Change…. It is constant.  Sometimes it is good.  Sometimes it is bad. Sometimes it is both. Sometimes it is necessary.  Sometimes it is optional.

Bill brown

There are those we love who despise change, and those we love who live for it.  Sometimes change is chosen.  Sometimes it is forced upon us. There are changes in organizations and changes in individuals.  There are changes that create conflict and changes that bring cooperation. In this world there is change, and it is constant.

For leaders, whether in the church, the private sector, or in elected office, facilitating changes that yield positive results in the organization and individuals you serve is your duty and calling.  As a pastor in full-time service to three separate congregations over the past 24 years, I can say that I have had the opportunity to facilitate changes in each setting.  In hindsight, the big changes I have been entrusted to lead have generally yielded positive results.  While they improved the overall, long-term health of the church I was serving, they were somewhat painful transitions to make for all involved.  There were personal struggles and organizational difficulties.  However, with the focus on why we were doing what we were doing and a firm commitment to one another, the churches came through those times of transition and were better for it.  Change was good but was certainly not easy.

Of all the necessary changes I have been in a position to influence and facilitate, there is one that stands above all others as most difficult. It is one with which I have wrestled in each of the churches I have served and continue to deal with today.   It is one that has had significant impact on my effectiveness as a “shepherd” in the local Church…. By far, my biggest challenge is the challenge of change in ME.

I have come to realize that I am not the only one who has found personal change to be difficult. With a hint of exasperation, the Apostle Paul expressed his struggle to live a godly life in Romans 7.  He declares,

I do not understand what I do. For what I want to do I do not do, but what I hate I do… I know that nothing good lives in me, that is, in my sinful nature. For I desire to do what is good, but I cannot carry it out. For what I do is not the good I want to do; no, the evil I do not want to do – this I keep on doing… What a wretched man that I am! Who will rescue me from this body of death? Thanks be to God – through Jesus Christ our Lord!  Romans 7:15-25 NIV

What I am trying to learn and constantly remember is what Paul articulates here and in the remainder of the Book of Romans.  It is only by faith in the work of Christ and through HIS work in me that I AM transformed from who I was into who He created me to be and become.  My task is to surrender my will to His daily – not to earn or maintain my salvation but to “be transformed by the renewal of your mind, that by testing you may discern what is the will of God, what is good and acceptable and perfect (Rom.12:2).”  I am not capable of changing myself into someone better, someone more Christ-like, but Jesus is.  As I submit to His authority and make choices consistent with His will, empowered by the Holy Spirit Who lives in me, I AM changed.
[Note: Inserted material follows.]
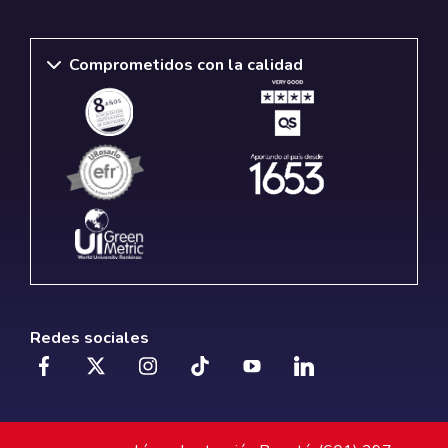
Comprometidos con la calidad
Redes sociales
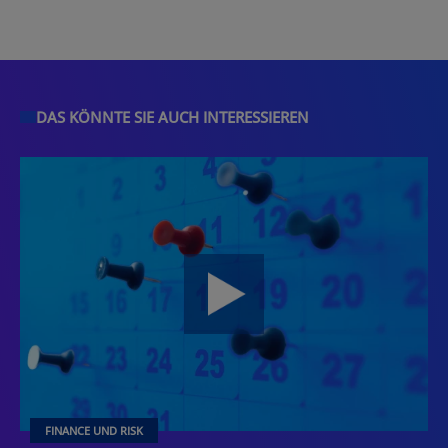
DAS KÖNNTE SIE AUCH INTERESSIEREN
FINANCE UND RISK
I have been rescued “from this body of death” by the One in Whom is “life that is the light of men.”  In Him I have a Comforter who is with me always, empowering me to do the “the good works he has prepared in advance for us to do.”  I know that I’m incapable of changing myself, and “Thank God” that in Christ I don’t have to try to change alone because “he who began a good work in (me) will carry it on to completion until the day of Christ Jesus.” Phil. 1

Bill serves as the Senior Pastor of Vienna Baptist Church in Vienna, WV. In 2014, he earned the Doctor of Ministry degree from Northern Baptist Theological Seminary with an emphasis on congregational leadership.  Bill lives in Williamstown, WV with his wife, Patricia.